By Christopher Guta, PhD:
I have in an earlier episode of this column introduced the issue of trust and its impact on development. My assertion was that trust needs to flow like a river in our households, our business firms and in our government if Malawi is to rapidly transform economically and socially. In today’s episode, I discuss the extent to which trust influences investment decisions.
In his budget statement for the 2019/2020 financial year, Minister of Finance Joseph Mwanamvekha argued that Malawi is making strides regarding development. However, he also made some lamentations. A key lamentation for me was that economic growth has, over the years, been volatile. By allocating significant amounts of investment funds (K18.9 billion) for the Shire Valley Transformation Programme (SVTP), the Minister appeared to confirm what Mbane Ngwira, the publicist for Reserve Bank of Malawi, had said prior to the Budget Statement that growth volatility had something to do with Malawi’s reliance on rain-fed agriculture.

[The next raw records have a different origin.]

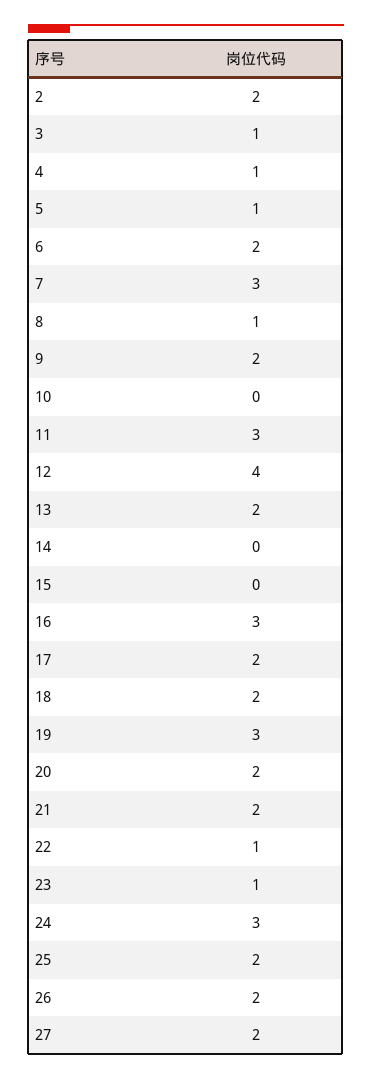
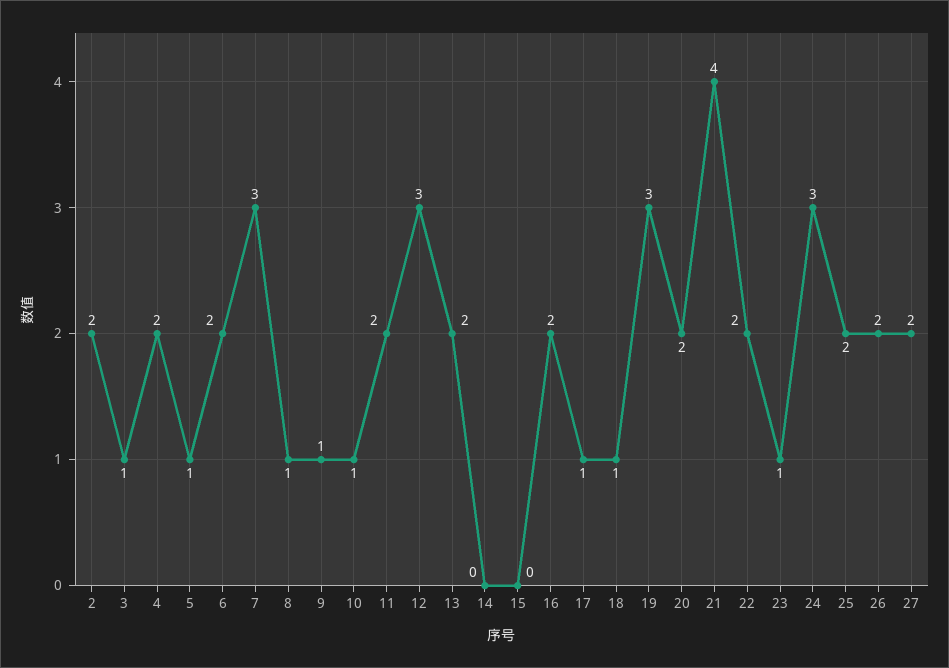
4: 1 -> 2
9: 2 -> 1
10: 0 -> 1
11: 3 -> 2
12: 4 -> 3
16: 3 -> 2
17: 2 -> 1
18: 2 -> 1
21: 2 -> 4
22: 1 -> 2

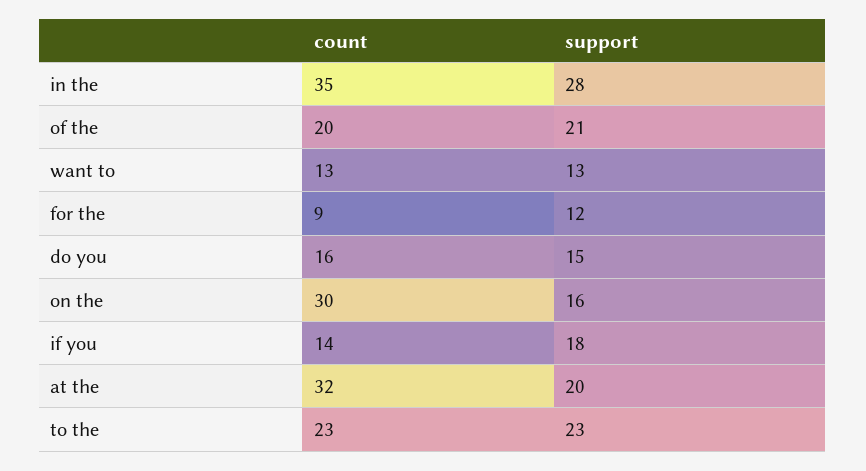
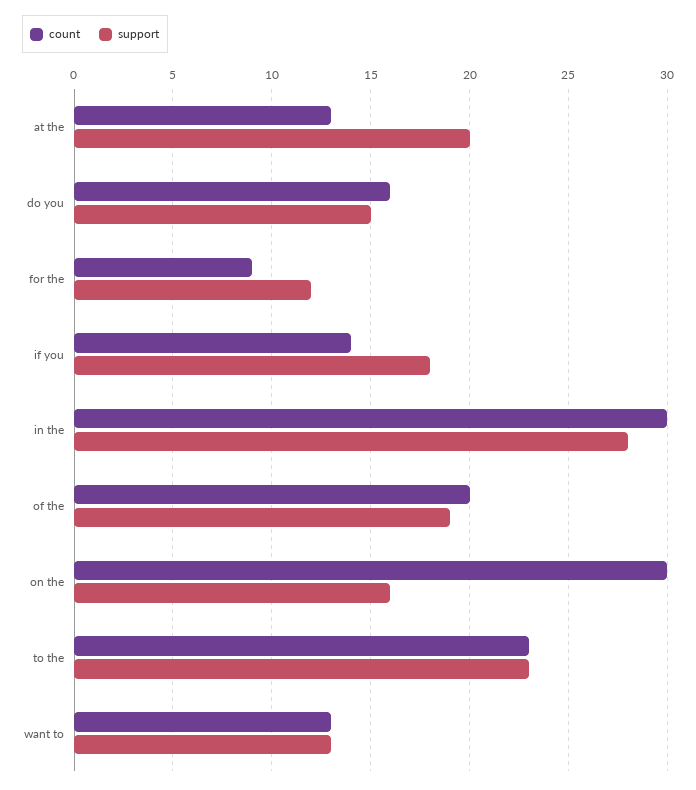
count, in the: 35 -> 30
support, of the: 21 -> 19
count, at the: 32 -> 13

To be sure, the SVTP aims at investing in irrigation infrastructure as a basis for promoting commercialisation of agricultural production. Households in Chikwawa and Nsanje districts, which collectively have title to the 43,370 hectares that are expected to be developed in this 14-year World Bank loan financed programme, are at the centre of the SVTP development initiative. Also at the centre are investors who will partner with the households in developing commercial farms and/or establish new agro-processing business firms or procure the farm outputs for their intended uses including exporting them as commodities.

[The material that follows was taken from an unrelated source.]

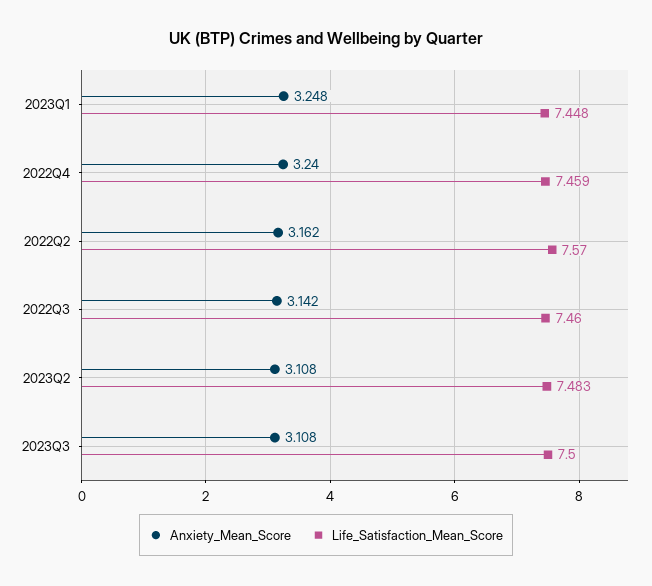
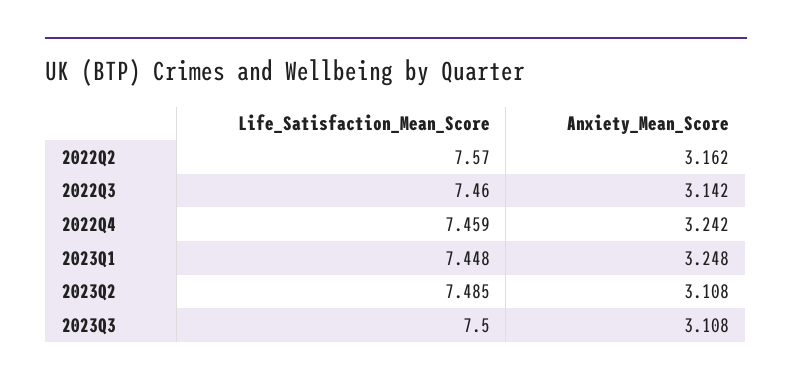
Anxiety_Mean_Score, 2022Q4: 3.24 -> 3.242
Life_Satisfaction_Mean_Score, 2023Q2: 7.483 -> 7.485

While weather variability has a role regarding economic growth in Malawi, I have argued, and continue to do so, that economic growth in Malawi is also impacted by low diversity of our production capacity.
In this episode, I shed some light on the role of trust on investment. I want you to trust me that the assertions made to support the argument that trust is important for investment emerge from robust knowledge and shared understanding. The first assertion is that all factors remaining constant, the lower the per capita income of a country, such as is the case in Malawi, the higher the rate of economic growth should be. Take Government debt as a factor: when Malawi was forgiven its debt under the Highly Indebted Poor Countries Programme – a period that coincided with the first term of the Bingu Administration, only Qatar grew faster than Malawi, we were told. The visible public investment initiatives then raised trust of individuals and businesses in the administration hence the ‘landslide’ victory by DPP in the 2009 elections.

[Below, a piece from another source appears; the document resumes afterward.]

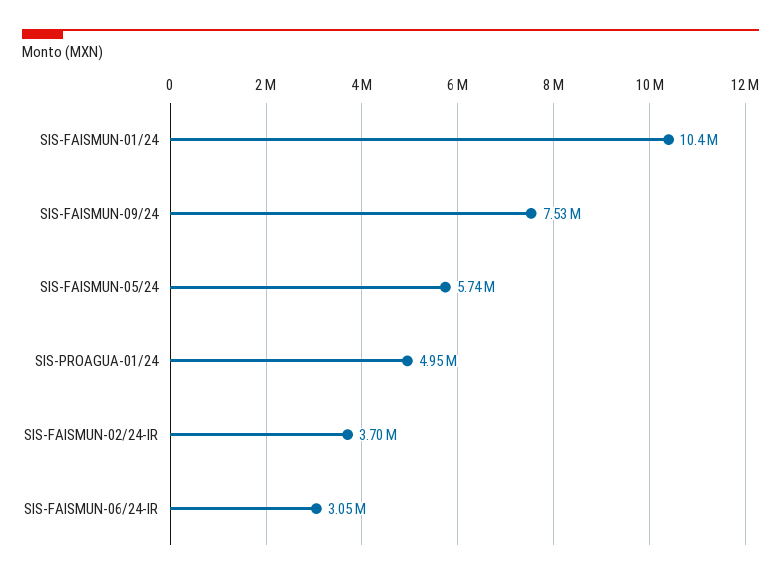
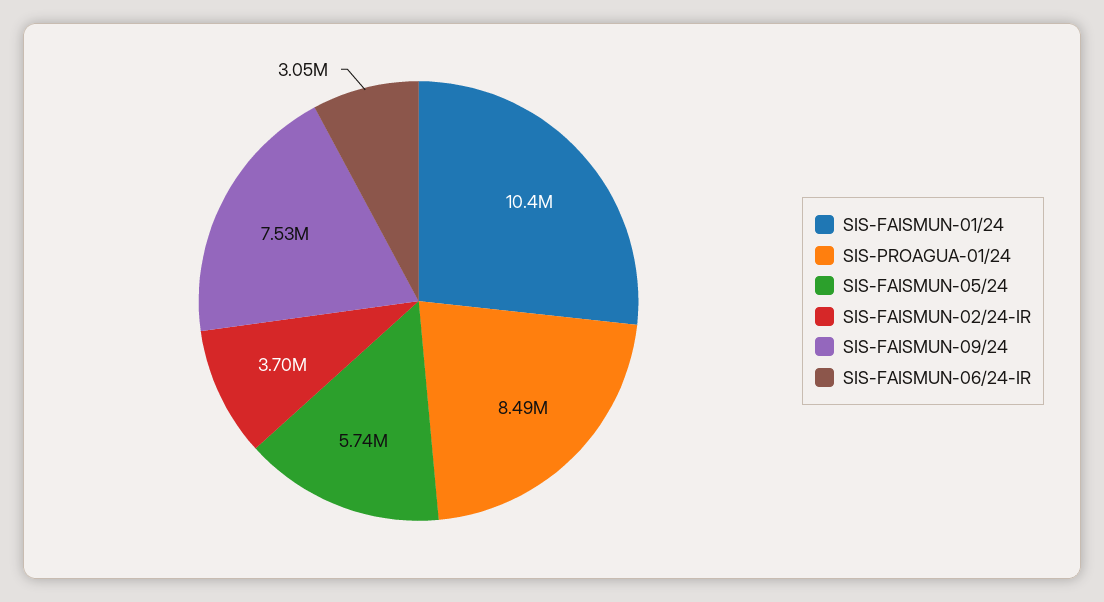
SIS-PROAGUA-01/24: 4950000 -> 8490000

The second assertion is that in low income countries such as Malawi, trust can replace the role played by strong institutions. Institutions are those artifacts that relate to the values, attitudes and social norms that condition emergence of trust and in many ways reflect observance of the rule of law. A good example here is the extent to which individuals in households, business firms and government respect property rights. It was not a surprise, therefore, that the Forfeiture Act, which enabled Government in the past to snatch private property, was one of the first pieces of legislation to be repealed after Malawi re-established democracy in 1994.
The third, and perhaps the most important assertion is that trust causes economic growth. This means that a shared understanding exists that at the core, it is trust that explains economic growth and not the other way round.
The last assertion with added value to readers of this episode is that trust does not really matter for the total investment made in an economy. Trust impacts on the role of investment in spurring economic growth by influencing the efficiency of investment decisions. To the extent that the K18.9 billion to be invested in commercialisation of agriculture in the Shire Valley is part of the total investment in to the Malawi economy in the 14 years will trigger private investment in expanding production diversity of Malawi, it will be the efficiency of the investment decisions measured in terms of the long-term, as opposed to the short-term, nature of the production technology choices that will influence long term economic growth of the country. This is so because trust influences the attitude of individuals towards risk. The investors that will augment the Shire Valley Transformation Programme and, indeed, invest in other sectors of the economy elsewhere, will seek the security of production technologies that represent low risk. This will most likely underpin expansion of production capacity of products whose competitive advantage can easily be eroded because of low level innovation.
As I sign off, I would like to comfort you regarding the ‘so what’ question I will have raised in your mind by undertaking to address what needs to be done to raise the trust levels in Malawi from where they are at the moment in the next episode.